Transaction malleability :: By moving the witness outside the transaction, the transaction hash used as an identifier no longer includes the witness data. Since the witness data is the only part of the transaction that can be modified by a third party (see <<transaction malleability>>), removing it also removes the opportunity for transaction malleability attacks. With segregated witness, transaction hashes become immutable, which greatly improves the implementation of many other protocols that rely on advanced bitcoin transaction construction, such as payment channels, chained transactions and lightning networks.
Script Versioning :: With the introduction of segregated witness scripts, every locking script is preceded by a _script version_ number, similar to how transactions and blocks have version numbers. The addition of a script version number allows the scripting language to be upgraded in a backwards compatible way (ie. using soft-fork upgrades), to introduce new script operands, syntax or semantics. The ability to upgrade the scripting language in a non-disruptive way will greatly accelerate the rate of innovation in bitcoin.

**Source data**
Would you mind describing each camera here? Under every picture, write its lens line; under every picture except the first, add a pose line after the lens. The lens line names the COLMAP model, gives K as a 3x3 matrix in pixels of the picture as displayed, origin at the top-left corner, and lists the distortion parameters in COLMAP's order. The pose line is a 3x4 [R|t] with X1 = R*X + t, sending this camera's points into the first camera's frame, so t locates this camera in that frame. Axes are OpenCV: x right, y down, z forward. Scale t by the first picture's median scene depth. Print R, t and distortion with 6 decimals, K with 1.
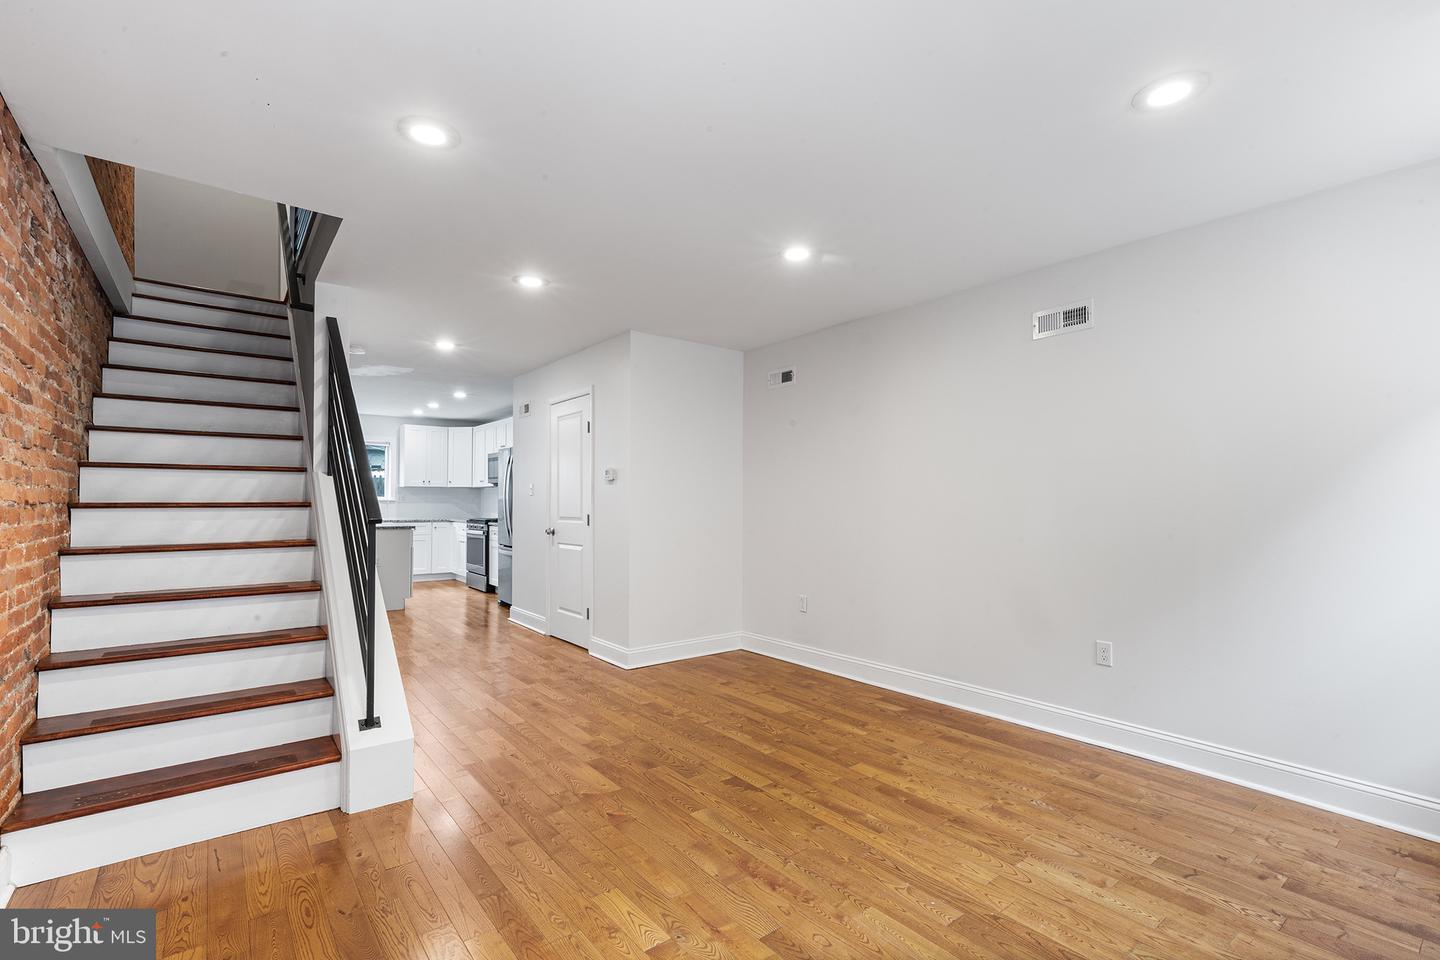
lens RADIAL K [[649.7, 0, 725.6], [0, 649.7, 503.4], [0, 0, 1]] dist [0.004134, 0.000029]
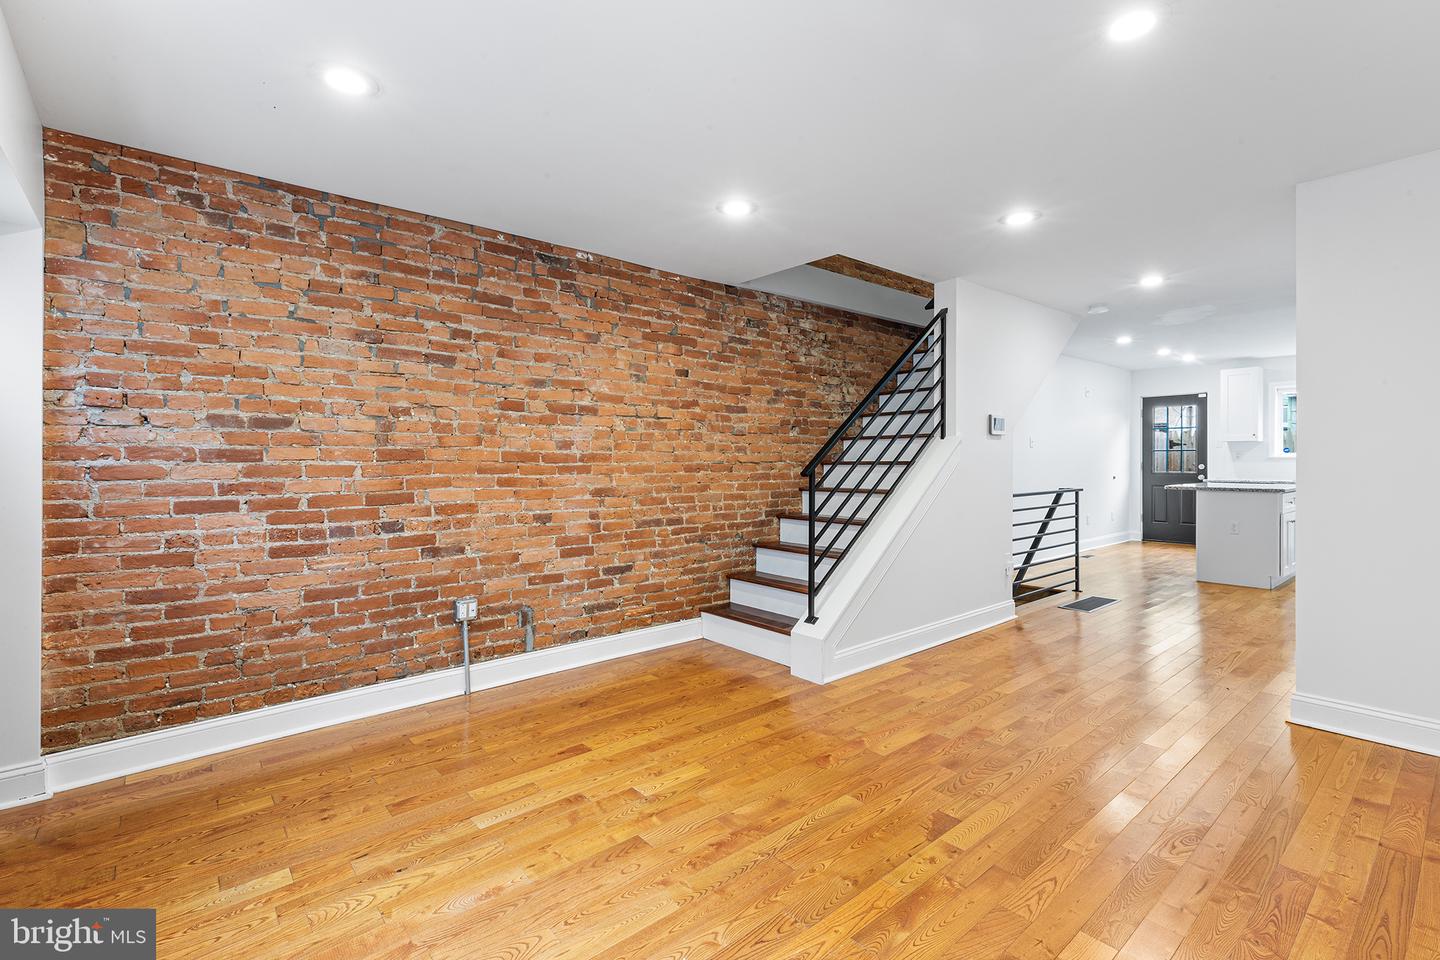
lens RADIAL K [[649.7, 0, 727.2], [0, 649.7, 468.0], [0, 0, 1]] dist [0.004134, 0.000029]
pose [[0.039093, 0.008458, -0.999200, 0.641047], [0.001832, 0.999962, 0.008536, 0.000751], [0.999234, -0.002165, 0.039076, 0.588456]]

**Task list**
A. Express the camera records as a two-column CSV with the headers request and response and one row for each request. Put the request text and its answer each in a single quoted field, with line breaks turned into spaces, and leave the pictures out.
B. Write the next part of the passage on segregated witness, picking up after its final sentence.
The passage on segregated witness has no connection to the camera records.

**Answers to the problems**
A.
request,response
"Would you mind describing each camera here? Under every picture, write its lens line; under every picture except the first, add a pose line after the lens. The lens line names the COLMAP model, gives K as a 3x3 matrix in pixels of the picture as displayed, origin at the top-left corner, and lists the distortion parameters in COLMAP's order. The pose line is a 3x4 [R|t] with X1 = R*X + t, sending this camera's points into the first camera's frame, so t locates this camera in that frame. Axes are OpenCV: x right, y down, z forward. Scale t by the first picture's median scene depth. Print R, t and distortion with 6 decimals, K with 1.","lens RADIAL K [[649.7, 0, 725.6], [0, 649.7, 503.4], [0, 0, 1]] dist [0.004134, 0.000029] lens RADIAL K [[649.7, 0, 727.2], [0, 649.7, 468.0], [0, 0, 1]] dist [0.004134, 0.000029] pose [[0.039093, 0.008458, -0.999200, 0.641047], [0.001832, 0.999962, 0.008536, 0.000751], [0.999234, -0.002165, 0.039076, 0.588456]]"

B.
Network and Storage Scaling :: The witness data is often a big contributor to the total size of a transaction. More complex witness scripts such as multi-sig or payment channels scripts are very large and represent the majority (more than 75%) of the data in a transaction. By moving the witness data outside the transaction, segregated witness improves bitcoins scalability. Nodes can prune the witness data after validating the signatures, or ignore it altogether when doing simplified payment verification. The witness data doesnt need to be transmitted to all nodes and does not need to be stored on disk by all nodes.
==== How Segregated Witness Works
At first glance, segregated witness appears to be a change to how transactions are constructed and therefore a transaction-level feature, but it is not. In fact, segregated witness is a change to how UTXO are constructed and therefore is a per-output feature.
A transaction can spend segregated witness outputs or traditional inline-witness outputs or both. Therefore, it does not make much sense to refer to a transaction as a “segregated witness transaction”. Rather we should refer to specific outputs (UTXO) as “segregated witness outputs”.
When a transaction spends a UTXO, it must provide a witness. In a traditional UTXO, the locking script requires that witness data be provided _inline_ in the input part of the transaction that spends the UTXO. A segregated witness UTXO, however, specifies a locking script that can be satisfied with witness data outside of the input (segregated).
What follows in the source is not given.